Fatigue & Fracture Analysis

• Structural integrity and durability assessment of advanced structures
• Failure prediction of advanced structures under dynamic loading
• Development of advanced fatigue and fracture damage analysis toolkits (Defects mapping)

Structural Integrity and Durability Assessment of Advanced Structures

Progressive Failure Prediction of a Multi-bolt Composite Component
To support Northrop Grumman Corporation (NGC)’s Call 2 program sponsored by the Air Force Research Laboratory, GEM has applied its Composite Bolted and Bonded Analysis Toolkit for Abaqus (CB2ATA) for the blind prediction of two 10-bolt composite joins with bearing dominant and bypass dominant failure configuration. The predicted failure load and final failure pattern are in excellent agreement with the test data. Such a success has demonstrated that we can accomplish a high fidelity prediction of a multi-joint system based on the reliable test of coupon bolt joint systems.

Composite Drilling Characterization and Performance Evaluation Drilling holes in composites leads to drilling-induced defects and damages such as delamination, burr, microcracking, swelling, splintering, and fiber pullout. A combined experimental and numerical approach has been developed under an AFRL sponsored project to extract the composite response and damage distribution caused by the drilling operation for model exploration and validation. The time dependent material removal process during drilling is simulated via an enhanced user-defined material model for the Abaqus/explicit. The applicability and high-fidelity of the developed toolkit are demonstrated by comparing both the global response and local failure predictions with the testing results of quasi-isotropic coupons with a backing plate of two different configurations.

Fatigue Damage Assessment of Impacted Composite Component
A collaborative research and development has been performed by GEM and Defence Science and Technology Group in Australia for the assessment of the composite durability after impact for enhanced sustainment. The post-impact damage morphology is characterized non-destructively using ultrasonic inspection and XmCT. The impact induced damage is mapped into the composite component at each ply interface. A comparison of accumulative damage associated with each failure mode that contributes to the total is given for two selected levels (N1, N2) of number of fatigue cycles with N2 towards the final rupture stage.
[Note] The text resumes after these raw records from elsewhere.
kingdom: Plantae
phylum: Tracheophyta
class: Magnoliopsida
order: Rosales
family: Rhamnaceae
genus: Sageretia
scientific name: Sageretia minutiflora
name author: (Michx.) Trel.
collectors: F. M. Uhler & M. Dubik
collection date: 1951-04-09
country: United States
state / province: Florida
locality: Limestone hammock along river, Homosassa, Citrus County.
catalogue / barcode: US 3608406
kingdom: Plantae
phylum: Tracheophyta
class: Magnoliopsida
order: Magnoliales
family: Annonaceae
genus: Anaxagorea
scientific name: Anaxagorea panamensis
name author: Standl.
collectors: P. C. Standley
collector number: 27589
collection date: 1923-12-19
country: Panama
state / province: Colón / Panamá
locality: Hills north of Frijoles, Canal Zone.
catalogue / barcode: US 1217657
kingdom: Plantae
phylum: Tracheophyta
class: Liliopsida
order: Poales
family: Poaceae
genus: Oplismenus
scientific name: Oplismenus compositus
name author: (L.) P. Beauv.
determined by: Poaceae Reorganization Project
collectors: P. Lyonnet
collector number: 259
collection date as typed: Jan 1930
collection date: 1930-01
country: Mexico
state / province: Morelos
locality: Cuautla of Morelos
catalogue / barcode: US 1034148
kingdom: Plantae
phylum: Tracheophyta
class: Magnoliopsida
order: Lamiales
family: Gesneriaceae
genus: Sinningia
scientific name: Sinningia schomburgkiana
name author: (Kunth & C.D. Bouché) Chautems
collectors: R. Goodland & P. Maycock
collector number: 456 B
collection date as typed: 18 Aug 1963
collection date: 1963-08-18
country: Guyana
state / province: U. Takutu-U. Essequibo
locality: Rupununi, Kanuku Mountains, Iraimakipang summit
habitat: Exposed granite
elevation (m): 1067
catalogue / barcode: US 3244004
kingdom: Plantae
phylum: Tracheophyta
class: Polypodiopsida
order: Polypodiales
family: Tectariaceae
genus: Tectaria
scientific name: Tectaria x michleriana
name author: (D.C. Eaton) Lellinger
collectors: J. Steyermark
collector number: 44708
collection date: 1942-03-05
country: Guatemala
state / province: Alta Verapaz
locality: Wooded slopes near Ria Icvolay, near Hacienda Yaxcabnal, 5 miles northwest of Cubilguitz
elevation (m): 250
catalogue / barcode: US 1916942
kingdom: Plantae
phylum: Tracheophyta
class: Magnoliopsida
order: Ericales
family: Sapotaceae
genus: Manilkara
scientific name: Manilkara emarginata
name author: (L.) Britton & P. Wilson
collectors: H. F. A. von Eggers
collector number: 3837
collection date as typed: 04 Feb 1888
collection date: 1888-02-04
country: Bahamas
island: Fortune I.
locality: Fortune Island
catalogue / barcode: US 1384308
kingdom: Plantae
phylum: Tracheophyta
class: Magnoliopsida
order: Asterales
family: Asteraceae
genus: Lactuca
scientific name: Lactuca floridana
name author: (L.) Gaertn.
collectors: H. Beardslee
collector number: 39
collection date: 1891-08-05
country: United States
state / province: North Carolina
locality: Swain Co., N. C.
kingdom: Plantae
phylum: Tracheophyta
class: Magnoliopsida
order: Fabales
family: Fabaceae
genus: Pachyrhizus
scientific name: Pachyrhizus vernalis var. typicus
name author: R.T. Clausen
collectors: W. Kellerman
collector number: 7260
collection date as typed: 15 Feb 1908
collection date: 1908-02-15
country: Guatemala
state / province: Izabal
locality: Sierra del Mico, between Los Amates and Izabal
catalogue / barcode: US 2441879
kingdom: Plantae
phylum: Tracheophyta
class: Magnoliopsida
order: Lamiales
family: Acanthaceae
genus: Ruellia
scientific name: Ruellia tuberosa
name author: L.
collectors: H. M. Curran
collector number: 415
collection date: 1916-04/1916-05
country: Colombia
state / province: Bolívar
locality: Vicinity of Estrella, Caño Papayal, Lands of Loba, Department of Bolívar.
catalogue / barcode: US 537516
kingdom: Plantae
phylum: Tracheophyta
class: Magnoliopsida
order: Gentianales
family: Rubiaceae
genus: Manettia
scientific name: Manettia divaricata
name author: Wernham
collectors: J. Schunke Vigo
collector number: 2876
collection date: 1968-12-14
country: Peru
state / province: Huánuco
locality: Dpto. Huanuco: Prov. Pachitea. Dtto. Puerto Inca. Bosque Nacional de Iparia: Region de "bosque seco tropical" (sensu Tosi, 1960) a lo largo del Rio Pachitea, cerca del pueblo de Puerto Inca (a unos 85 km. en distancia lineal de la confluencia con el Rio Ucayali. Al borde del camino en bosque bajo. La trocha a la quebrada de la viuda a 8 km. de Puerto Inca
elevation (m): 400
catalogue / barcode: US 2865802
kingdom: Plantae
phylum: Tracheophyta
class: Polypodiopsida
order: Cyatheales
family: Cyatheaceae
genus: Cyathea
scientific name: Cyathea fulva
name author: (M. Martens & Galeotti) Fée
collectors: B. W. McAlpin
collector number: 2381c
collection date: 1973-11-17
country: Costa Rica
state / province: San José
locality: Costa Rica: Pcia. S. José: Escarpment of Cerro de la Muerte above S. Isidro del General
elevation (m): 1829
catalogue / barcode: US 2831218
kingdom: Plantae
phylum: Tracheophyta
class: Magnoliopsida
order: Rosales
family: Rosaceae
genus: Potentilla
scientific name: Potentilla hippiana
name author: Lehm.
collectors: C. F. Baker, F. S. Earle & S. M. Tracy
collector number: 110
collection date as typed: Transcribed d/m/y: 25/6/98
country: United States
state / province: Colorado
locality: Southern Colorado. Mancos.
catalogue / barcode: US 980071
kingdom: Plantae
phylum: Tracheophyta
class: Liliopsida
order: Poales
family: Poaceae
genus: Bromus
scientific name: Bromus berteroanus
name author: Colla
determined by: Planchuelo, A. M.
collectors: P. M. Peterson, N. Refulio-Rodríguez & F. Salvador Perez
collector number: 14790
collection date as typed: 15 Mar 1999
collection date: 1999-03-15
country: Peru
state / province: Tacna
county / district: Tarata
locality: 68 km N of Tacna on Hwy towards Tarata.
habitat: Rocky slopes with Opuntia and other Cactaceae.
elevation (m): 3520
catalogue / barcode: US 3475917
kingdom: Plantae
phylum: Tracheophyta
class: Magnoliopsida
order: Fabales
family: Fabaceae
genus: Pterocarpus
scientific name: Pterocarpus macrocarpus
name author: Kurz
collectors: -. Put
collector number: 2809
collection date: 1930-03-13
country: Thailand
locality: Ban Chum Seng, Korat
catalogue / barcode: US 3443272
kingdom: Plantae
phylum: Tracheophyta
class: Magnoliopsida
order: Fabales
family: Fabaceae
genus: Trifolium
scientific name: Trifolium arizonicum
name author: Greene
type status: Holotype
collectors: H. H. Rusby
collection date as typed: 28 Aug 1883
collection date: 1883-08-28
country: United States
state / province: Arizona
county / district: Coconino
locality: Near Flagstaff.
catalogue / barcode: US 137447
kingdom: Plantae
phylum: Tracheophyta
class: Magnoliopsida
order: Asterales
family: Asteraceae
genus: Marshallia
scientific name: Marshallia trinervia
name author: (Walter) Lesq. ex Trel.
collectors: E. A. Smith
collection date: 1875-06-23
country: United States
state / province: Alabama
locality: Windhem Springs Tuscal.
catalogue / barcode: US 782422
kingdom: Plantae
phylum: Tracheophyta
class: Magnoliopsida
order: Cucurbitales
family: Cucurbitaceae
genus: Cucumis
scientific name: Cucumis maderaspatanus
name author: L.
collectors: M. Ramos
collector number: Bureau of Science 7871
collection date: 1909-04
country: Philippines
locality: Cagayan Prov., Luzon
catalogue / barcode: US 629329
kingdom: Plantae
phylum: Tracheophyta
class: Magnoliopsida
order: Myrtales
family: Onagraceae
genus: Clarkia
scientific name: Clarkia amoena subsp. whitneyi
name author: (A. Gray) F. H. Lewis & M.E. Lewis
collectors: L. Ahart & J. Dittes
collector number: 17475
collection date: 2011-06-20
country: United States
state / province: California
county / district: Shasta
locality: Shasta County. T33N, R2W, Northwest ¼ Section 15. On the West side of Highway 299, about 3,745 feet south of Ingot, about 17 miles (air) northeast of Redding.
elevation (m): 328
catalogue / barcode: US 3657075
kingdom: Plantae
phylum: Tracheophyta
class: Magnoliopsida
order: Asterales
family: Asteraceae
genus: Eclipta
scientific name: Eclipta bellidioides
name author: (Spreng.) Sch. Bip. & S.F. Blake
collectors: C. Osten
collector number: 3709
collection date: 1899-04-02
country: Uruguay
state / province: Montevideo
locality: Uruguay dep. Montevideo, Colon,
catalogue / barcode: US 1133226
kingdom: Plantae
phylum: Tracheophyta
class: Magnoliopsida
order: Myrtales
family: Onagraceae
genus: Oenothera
Fatigue Damage Assessment of Impacted Composite Component
A collaborative research and development has been performed by GEM and Defence Science and Technology Group in Australia for the assessment of the composite durability after impact for enhanced sustainment. The post-impact damage morphology is characterized non-destructively using ultrasonic inspection and XmCT. The impact induced damage is mapped into the composite component at each ply interface. A comparison of accumulative damage associated with each failure mode that contributes to the total is given for two selected levels (N1, N2) of number of fatigue cycles with N2 towards the final rupture stage.

Failure Prediction of Advanced Structures under Dynamic Loading

Impact Simulation and Assessment of Compression after Impact for Composite Component
A collaborative tool application and demonstration work has been performed jointly by GEM and the Defence Science and Technology Group in Australia. A low velocity impact analysis is perfumed using a customized Abaqus implicit solver. The predicted delamination at each ply interface is compared with the measured damage using NDI techniques such as C-scan and X ray micro-computed tomography (microCT). After mapping the predicted delamination into the CB2ATA model using the discrete informed continuum damage approach, a progressive failure analysis is performed to determine the compressive strength of the composite panel after the impact. Extensive fiber and matrix damage patterns are compared with the experimental observations.

Ductile Failure Prediction of Thin Walled Structures under Dynamic Loading
GEM’s scientists have developed a software toolkit for Abaqus (XSHELL) for fracture evaluation and load deflection prediction of welded metallic structures subjected to impulsive loading. The toolkit has the unique capability of predicting crack propagation path in a large scale thin-walled structure and the associated structural response such as the load-deflection curve. The XSHELL toolkit couples advanced element technology with widely used phenomenological material and failure models. In particular, to bridge the gap between the local plasticity induced damage initiation and ductile fracture at the structural level, innovative solution techniques have been developed to incorporate a length scale in the phenomenological model via a mesh size dependent calibration of failure parameters.

Development of Advanced Fatigue and Fracture Damage Analysis Toolkits

Evaluation of Effects of Defects in Composite Components
Under a Phase III program sponsored by NAVAIR, GEM along with its team members have developed solution modules for CB2ATA for characterization of fabrication and service induced defects based on X-ray CT data and assessment of their effects on integrity of composite structures. void and ply waviness information are extracted from X-ray computed tomography (CT) and optical microscopy and an efficient image-to-numerical solution is developed to map the detected voids and ply waviness into a finite element based progressive failure analysis model. Based on the intersection of an arbitrarily oriented void with elements and a ply interface, the resulting volume fraction of voids within individual elements and the surface area at the ply interface is determined and used to compute the initial stiffness degradation and initial delamination area. An interlaminar tensile (ILT) test specimen under four point bending is used to demonstrate the capability of our response and progressive damage prediction.